Segment Start: Material supplied

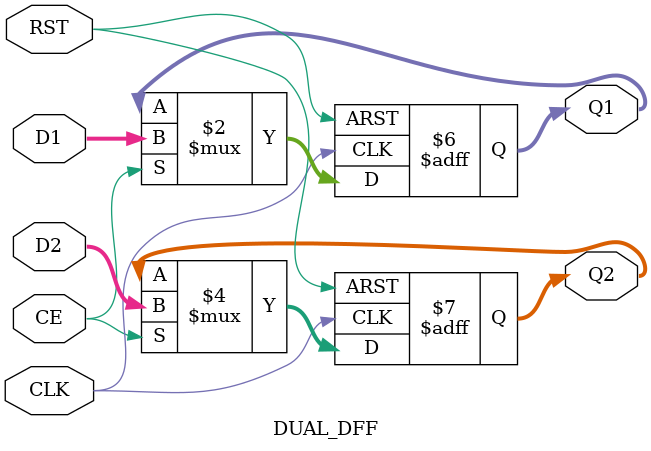
<source format=v>
module DUAL_DFF (
    CLK, RST, D1, D2, CE, Q1, Q2

);

input CLK;
input RST;
input [31:0] D1;
input [31:0] D2;
input CE;
output reg [31:0] Q1;
output reg [31:0] Q2;

always @ (posedge CLK or posedge RST)
    if (RST)
        {Q1, Q2} <= {32'b0, 32'b0};
    else
        if (CE)
            {Q1, Q2} <= {D1, D2};

endmodule

</source>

Segment End: Material supplied

Set down exactly, and only, the lines of the data above from the line containing "output reg [31:0] Q1;" through the last one.

# Response to the exercise:
output reg [31:0] Q1;
output reg [31:0] Q2;

always @ (posedge CLK or posedge RST)
    if (RST)
        {Q1, Q2} <= {32'b0, 32'b0};
    else
        if (CE)
            {Q1, Q2} <= {D1, D2};

endmodule

</source>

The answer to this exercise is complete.